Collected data
((
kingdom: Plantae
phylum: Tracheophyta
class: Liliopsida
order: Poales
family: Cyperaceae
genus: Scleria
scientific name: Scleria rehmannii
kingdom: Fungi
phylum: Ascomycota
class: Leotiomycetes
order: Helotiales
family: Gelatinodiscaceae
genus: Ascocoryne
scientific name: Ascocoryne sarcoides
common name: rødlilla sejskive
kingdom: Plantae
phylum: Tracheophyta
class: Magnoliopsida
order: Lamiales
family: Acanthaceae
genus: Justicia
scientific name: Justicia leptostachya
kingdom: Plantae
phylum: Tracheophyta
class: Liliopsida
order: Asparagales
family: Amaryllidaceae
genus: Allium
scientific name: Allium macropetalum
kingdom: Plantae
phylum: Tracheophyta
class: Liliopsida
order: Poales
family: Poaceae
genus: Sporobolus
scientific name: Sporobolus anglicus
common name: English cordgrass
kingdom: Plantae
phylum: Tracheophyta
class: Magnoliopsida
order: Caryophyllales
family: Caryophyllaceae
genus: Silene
))
=== TO BE DONE ===
Copy out every classification line from the material above, keeping each one unchanged.

=== RESPONSE TO THE TASK ===
kingdom: Plantae
phylum: Tracheophyta
class: Liliopsida
order: Poales
family: Cyperaceae
genus: Scleria
scientific name: Scleria rehmannii
kingdom: Fungi
phylum: Ascomycota
class: Leotiomycetes
order: Helotiales
family: Gelatinodiscaceae
genus: Ascocoryne
scientific name: Ascocoryne sarcoides
common name: rødlilla sejskive
kingdom: Plantae
phylum: Tracheophyta
class: Magnoliopsida
order: Lamiales
family: Acanthaceae
genus: Justicia
scientific name: Justicia leptostachya
kingdom: Plantae
phylum: Tracheophyta
class: Liliopsida
order: Asparagales
family: Amaryllidaceae
genus: Allium
scientific name: Allium macropetalum
kingdom: Plantae
phylum: Tracheophyta
class: Liliopsida
order: Poales
family: Poaceae
genus: Sporobolus
scientific name: Sporobolus anglicus
common name: English cordgrass
kingdom: Plantae
phylum: Tracheophyta
class: Magnoliopsida
order: Caryophyllales
family: Caryophyllaceae
genus: Silene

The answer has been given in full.